Uitspraak
1.Geding in cassatie
2.Beoordeling van het middel
3.Beslissing
22 december 2015.
Hoge Raad
In deze zaak gaat het om een cassatieberoep ingesteld door de verdachte tegen een arrest van het Gerechtshof Arnhem-Leeuwarden, dat op 5 november 2014 werd gewezen. Het hof had in deze strafzaak, genummerd 21/005272-13, een beslissing genomen die de verdachte niet beviel. De verdachte werd vertegenwoordigd door mr. B.P. de Boer, advocaat te Amsterdam, die een middel van cassatie heeft voorgesteld. De Advocaat-Generaal A.J. Machielse heeft geconcludeerd tot verwerping van het beroep, wat betekent dat hij van mening was dat het cassatieberoep niet gegrond was.

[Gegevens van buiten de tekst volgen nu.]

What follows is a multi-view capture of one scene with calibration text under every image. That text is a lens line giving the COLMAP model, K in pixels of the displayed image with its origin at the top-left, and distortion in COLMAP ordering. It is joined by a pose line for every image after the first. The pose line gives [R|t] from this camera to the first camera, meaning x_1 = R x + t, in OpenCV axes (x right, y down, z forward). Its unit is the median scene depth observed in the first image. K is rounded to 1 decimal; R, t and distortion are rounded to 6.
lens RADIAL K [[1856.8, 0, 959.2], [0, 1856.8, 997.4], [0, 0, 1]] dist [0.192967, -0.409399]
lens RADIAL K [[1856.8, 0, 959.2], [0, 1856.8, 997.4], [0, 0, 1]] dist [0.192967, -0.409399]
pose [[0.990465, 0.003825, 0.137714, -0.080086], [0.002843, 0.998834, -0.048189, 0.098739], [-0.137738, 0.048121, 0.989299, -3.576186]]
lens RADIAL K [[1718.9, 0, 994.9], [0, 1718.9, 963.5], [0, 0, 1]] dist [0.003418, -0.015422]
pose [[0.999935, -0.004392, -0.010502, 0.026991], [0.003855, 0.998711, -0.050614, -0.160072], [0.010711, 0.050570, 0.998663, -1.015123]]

De Hoge Raad heeft het beroep in cassatie beoordeeld en vastgesteld dat het middel niet tot cassatie kon leiden. Dit werd onderbouwd met de overweging dat, gezien artikel 81, eerste lid, van de Wet op de rechterlijke organisatie (RO), er geen nadere motivering nodig was, omdat het middel niet leidde tot beantwoording van rechtsvragen die van belang zijn voor de rechtseenheid of de rechtsontwikkeling. Dit betekent dat de Hoge Raad van oordeel was dat de zaak niet voldoende juridische vragen opriep die een nadere behandeling vereisten.
Uiteindelijk heeft de Hoge Raad op 22 december 2015 het beroep verworpen. Dit arrest is gewezen door de vice-president W.A.M. van Schendel als voorzitter, samen met de raadsheren J. de Hullu en H.A.G. Splinter-van Kan, en werd uitgesproken ter openbare terechtzitting. De waarnemend griffier J.D.M. Hart was ook aanwezig bij deze uitspraak.